说话间,几人已经穿过前院,来到了小偏院的花厅。
一直亦步亦趋跟在后面的吉祥丸,到了花厅门口后却踯躅不敢进了,一双眼睛可怜巴巴盯着加藤纲三郎,那意思对方不发话,他就只敢在门口待着。
“进来吧!这可是你的馆驿,”加藤纲三郎见状笑骂道,用的却仍然是明国话,显然是故意说给楚凡听的,“做这么副可怜样干什么?恶心人吗?”
吉祥丸虽然听不懂,却能看出纲三郎的意思,脸上顿时笑开了花,屁颠屁颠进来帮着张罗茶水点心。
众人落座,寒暄已毕,纲三郎这才拱手道,“亦仙兄此来长崎,我加藤氏身为地主,早该洒扫以待,略尽地主之谊……奈何家中事务向来由长辈们做主,这迎来送往之事,没有家伯父点头,三郎是万万不敢擅专的……加之亦仙兄乃是上国生员,身份贵重,加藤氏断乎不敢以寻常视之……仅这准备礼物一事,便已耗费了若干时日……直至昨日,诸事才算粗粗完备,奉家伯父之命,三郎这才敢登门造访,请亦仙兄轻移玉趾,光临寒舍……亦仙兄之于家伯父,不啻太公之于文王也,还望亦仙兄体谅。”
楚凡听他把自己比做姜太公,把加藤忠治比做周文王,心中不禁一乐:到底是蛮夷,这比喻这般不伦不类。
加藤忠治要请他吃饭,在拜帖上倒是都写得明明白白,不过纲三郎这么一说,楚凡倒是对帖子上“略备薄礼”这话突然感兴趣起来。

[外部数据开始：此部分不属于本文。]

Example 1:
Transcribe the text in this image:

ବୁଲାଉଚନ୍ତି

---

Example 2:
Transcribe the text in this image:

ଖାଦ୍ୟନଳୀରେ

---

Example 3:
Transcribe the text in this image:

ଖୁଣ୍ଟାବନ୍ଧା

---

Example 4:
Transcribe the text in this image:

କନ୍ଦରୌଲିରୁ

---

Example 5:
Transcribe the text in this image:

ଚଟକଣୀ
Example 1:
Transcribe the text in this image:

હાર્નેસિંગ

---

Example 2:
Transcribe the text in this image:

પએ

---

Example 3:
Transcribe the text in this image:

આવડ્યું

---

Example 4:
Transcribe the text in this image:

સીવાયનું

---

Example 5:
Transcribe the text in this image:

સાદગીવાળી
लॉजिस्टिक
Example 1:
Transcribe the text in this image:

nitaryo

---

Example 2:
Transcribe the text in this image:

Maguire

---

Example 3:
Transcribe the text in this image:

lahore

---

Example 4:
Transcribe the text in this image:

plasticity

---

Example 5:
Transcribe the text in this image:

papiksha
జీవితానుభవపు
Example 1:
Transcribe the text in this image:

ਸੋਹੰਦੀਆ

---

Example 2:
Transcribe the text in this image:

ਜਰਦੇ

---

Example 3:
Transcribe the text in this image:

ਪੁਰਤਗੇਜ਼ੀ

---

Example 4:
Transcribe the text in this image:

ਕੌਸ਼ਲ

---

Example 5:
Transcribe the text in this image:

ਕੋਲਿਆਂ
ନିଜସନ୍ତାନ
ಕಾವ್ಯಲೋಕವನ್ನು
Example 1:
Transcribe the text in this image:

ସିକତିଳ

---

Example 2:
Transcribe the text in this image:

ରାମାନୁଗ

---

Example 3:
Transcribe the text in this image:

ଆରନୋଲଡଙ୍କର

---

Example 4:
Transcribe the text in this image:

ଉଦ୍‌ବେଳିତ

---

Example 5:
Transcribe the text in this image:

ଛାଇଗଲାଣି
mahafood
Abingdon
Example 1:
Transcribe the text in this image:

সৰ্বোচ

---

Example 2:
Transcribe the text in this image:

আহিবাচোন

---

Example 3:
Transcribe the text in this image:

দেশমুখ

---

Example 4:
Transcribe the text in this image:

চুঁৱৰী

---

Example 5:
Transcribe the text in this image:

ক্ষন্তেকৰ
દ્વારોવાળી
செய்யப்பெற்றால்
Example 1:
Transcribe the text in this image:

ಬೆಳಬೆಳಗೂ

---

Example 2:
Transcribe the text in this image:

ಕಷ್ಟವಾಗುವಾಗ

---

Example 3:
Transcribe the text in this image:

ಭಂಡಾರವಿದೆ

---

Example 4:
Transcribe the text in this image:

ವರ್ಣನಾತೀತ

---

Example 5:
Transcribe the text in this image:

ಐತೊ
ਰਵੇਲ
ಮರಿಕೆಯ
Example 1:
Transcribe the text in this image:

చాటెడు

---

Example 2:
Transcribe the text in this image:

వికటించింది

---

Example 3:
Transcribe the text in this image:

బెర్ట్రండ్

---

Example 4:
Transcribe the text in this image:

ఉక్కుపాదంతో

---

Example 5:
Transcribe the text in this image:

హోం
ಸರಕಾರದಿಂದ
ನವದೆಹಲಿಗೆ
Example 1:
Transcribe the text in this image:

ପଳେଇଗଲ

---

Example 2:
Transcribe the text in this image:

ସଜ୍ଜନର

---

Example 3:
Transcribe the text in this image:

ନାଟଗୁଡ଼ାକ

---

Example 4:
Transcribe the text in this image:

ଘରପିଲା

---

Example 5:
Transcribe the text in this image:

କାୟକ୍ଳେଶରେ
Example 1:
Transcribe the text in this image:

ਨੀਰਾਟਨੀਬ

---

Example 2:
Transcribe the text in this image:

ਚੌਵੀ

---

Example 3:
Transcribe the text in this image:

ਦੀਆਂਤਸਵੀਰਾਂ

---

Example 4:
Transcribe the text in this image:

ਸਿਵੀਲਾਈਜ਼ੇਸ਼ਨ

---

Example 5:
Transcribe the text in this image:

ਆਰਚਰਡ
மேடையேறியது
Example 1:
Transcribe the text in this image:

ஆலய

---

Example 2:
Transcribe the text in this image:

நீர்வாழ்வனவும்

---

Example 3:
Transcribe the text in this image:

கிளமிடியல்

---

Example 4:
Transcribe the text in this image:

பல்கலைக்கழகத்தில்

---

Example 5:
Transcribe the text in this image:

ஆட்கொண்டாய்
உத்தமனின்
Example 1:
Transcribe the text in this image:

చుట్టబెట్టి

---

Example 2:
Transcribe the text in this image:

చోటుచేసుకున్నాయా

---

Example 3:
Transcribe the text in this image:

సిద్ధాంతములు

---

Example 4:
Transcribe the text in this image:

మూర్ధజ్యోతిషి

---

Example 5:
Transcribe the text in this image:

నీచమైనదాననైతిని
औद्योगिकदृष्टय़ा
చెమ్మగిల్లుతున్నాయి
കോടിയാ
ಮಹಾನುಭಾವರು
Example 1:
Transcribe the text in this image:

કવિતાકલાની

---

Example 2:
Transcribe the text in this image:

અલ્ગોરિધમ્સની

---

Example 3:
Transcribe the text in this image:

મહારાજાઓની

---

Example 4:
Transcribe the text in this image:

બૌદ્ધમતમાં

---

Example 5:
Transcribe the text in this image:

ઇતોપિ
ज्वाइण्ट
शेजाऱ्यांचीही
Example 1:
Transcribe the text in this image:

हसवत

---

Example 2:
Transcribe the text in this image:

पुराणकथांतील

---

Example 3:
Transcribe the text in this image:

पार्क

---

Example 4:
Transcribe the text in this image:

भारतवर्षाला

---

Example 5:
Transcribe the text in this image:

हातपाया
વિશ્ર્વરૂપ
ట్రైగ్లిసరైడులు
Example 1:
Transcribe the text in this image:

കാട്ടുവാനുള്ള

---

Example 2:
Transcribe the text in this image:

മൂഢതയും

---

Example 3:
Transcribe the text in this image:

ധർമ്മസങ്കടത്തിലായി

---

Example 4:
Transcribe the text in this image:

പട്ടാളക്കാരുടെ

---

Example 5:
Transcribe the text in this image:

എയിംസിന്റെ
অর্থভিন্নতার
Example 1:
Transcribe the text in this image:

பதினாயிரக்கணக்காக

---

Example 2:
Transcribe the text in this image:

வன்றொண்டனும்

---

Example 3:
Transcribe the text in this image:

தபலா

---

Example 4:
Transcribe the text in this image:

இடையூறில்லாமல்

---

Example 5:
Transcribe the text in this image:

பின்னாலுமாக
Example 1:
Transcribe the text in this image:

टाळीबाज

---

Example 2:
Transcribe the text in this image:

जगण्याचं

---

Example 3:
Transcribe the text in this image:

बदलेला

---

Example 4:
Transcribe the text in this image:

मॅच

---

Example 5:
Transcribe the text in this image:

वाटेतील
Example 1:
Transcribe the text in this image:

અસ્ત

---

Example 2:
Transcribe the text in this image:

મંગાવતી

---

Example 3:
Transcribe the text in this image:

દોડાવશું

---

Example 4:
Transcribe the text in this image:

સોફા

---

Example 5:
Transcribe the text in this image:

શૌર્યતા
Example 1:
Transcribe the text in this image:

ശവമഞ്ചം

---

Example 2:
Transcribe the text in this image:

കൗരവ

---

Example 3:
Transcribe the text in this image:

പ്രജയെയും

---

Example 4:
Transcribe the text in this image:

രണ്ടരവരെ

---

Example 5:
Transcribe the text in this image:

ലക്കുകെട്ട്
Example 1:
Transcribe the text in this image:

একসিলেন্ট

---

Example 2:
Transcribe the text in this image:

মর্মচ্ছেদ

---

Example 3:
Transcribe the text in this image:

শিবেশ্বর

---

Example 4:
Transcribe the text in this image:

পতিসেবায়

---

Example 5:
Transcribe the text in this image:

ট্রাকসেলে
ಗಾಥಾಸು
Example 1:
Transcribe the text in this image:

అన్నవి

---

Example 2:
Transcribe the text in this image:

照着他的想法,这种应酬,无非就是走的时候送点土特产什么也就差不多了,可纲三郎却说,光为准备礼物,就已经花了不少时间。
到底是什么礼物,这般大动干戈?
“承蒙令伯父错爱,凡愧不敢当,”礼物的事情在楚凡心中一闪而过,眼前该矜持的还得矜持一下,别让这帮倭人看轻了,“凡不过登州蓬莱县学区区一生员,为生计所驱,漂洋过海做这将本求利的微末之事,虽未违圣人之道,究竟落了下乘……即便于这商道中博得些许微名,到底不如或居庙堂之高,或牧民于野,行经世济国之道,强国富民,方是男儿正道。”
他这么一说,纲三郎便有些羞赧——纲三郎说来说去,不过是摆显了一下加藤家在商界的重要性,哪像楚凡这样,一开口便站在了经世济国的高度。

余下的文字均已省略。